- 3 packages dry yeast
- 1/2 cup warm (105-115 degrees) water and a pinch of sugar for the yeast
- 8 tablespoons butter
- 1 3/4 cups raisins
- 4 cups flour
- 1/4 teaspoon salt
- 1 tablespoon cinnamon
- 1/2 teaspoon cloves
- 1/2 teaspoon ground ginger
- 1 1/2 cups milk
- 3 medium Granny Smith apples, peeled and cut into small slivers
- 1 cup whole almonds without brown skins
- Oil, for deep-frying
Sprinkle the yeast in the water in a small bowl and sprinkle with the sugar. Let it stand for a moment, then stir to dissolve the yeast. Set aside in a warm place. In the meantime melt the butter and cool. Place the raisins in a saucepan, cover with water and bring to a boil.

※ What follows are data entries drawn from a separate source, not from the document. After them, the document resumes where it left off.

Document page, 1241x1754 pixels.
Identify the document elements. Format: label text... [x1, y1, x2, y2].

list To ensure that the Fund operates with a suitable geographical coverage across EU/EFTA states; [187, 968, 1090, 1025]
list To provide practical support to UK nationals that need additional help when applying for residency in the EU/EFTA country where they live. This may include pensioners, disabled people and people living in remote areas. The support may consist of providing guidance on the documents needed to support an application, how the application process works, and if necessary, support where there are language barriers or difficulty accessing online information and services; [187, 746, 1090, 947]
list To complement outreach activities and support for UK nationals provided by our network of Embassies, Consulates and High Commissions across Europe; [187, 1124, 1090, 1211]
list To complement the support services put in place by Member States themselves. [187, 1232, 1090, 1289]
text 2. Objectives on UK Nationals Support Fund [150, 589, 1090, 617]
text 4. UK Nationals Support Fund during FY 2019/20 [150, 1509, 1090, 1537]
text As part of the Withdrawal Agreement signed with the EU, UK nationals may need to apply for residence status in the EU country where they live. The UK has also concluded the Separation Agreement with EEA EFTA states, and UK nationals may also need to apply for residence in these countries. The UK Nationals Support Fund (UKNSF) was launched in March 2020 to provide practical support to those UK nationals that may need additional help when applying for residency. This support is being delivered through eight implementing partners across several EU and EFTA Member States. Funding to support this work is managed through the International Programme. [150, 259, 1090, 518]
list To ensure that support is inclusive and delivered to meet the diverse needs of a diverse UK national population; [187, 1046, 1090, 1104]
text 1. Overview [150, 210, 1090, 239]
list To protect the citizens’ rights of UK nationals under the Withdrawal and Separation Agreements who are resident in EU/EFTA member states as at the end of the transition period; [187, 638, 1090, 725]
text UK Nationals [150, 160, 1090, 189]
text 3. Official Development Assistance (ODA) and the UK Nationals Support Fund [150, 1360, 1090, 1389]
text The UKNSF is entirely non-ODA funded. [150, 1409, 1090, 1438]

Allow them to boil for a minute and then turn off the heat. Let them stand for 5 minutes and drain. Pat them dry with paper towels and mix them with 1 tablespoon of flour. Place the rest of the flour in a large bowl, stir in the salt, cinnamon, cloves, and ginger, make a well in the middle and pour in the yeast. Stir from the middle and slowly add the melted butter and the milk. The dough should be very thick and hard to stir. Then add raisins, apples, and almonds and combine thoroughly. Allow this batter to rise for about 1 hour. When doubled in bulk, stir down the dough. Heat the oil to 350 degrees F. Scoop out a heaping tablespoon of dough and push it off the spoon with the aid of another spoon and let it (carefully) drop into the hot oil. They should be at least 2-inches in diameter. Fry the olie-koecken for about 5 minutes on each side. Drain on paper towels. The original recipe does not tell us to sprinkle or roll them in the sugar. They are very good plain, but if you prefer you can dust them with confectioners' sugar.